I want to agree with Erik and you that overloading the existing branches
metadata is the right thing to do. But I don't think it is practical for
reasons Pierre-Yves outlined.

One of Pierre-Yves's posts touched on this, but I want to explicitly call
out that if topics used existing branches fields, as soon as topics were
created on a highly used repo like mozilla-central, users on legacy clients
would start to see a proliferation of named branches and this could be
confusing. The only way to stop that while using branches metadata is to
mark the branch as closed (which required metadata in a changeset) and that
would seemingly preclude topics from automatically fading away as their
phase is made public (because you need to modify the SHA-1 to add the
closure metadata).

I'm not keen of "yet another branching method" (it is already a fair
criticism of Mercurial today). But I don't see how we can shoehorn topics
metadata into branches metadata without bad side-effects.

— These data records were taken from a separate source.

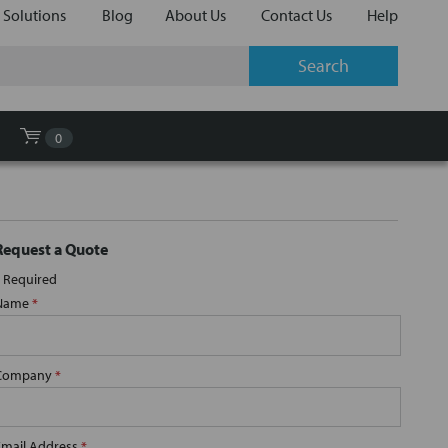
 Solutions
Blog
About Us
Contact Us
Help
0
Request a Quote
Required
Name
*
Company
*
Email Address
*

As was mentioned, new metadata for topics means old clients see a bunch of
anonymous heads on changesets that have topics. That is also horrible. The
planned `hg display` will have views of non-public heads to make grokking
this easier. But we're talking about legacy clients, so they won't have `hg
display`. Perhaps some server-side magic could be leveraged here. For
example, a server could not serve changesets with topics metadata unless
clients are topics aware. Or, a server could advertise bookmarks
corresponding to topic names when the client isn't topics aware. There are
some obvious problems with those approaches. But it might be acceptable to
some server operators. I think we should consider what server-side
mitigations might look like.

I also think adding an official extension (or even core feature) to prevent
name collisions across all "namespaces" would be a welcome feature addition.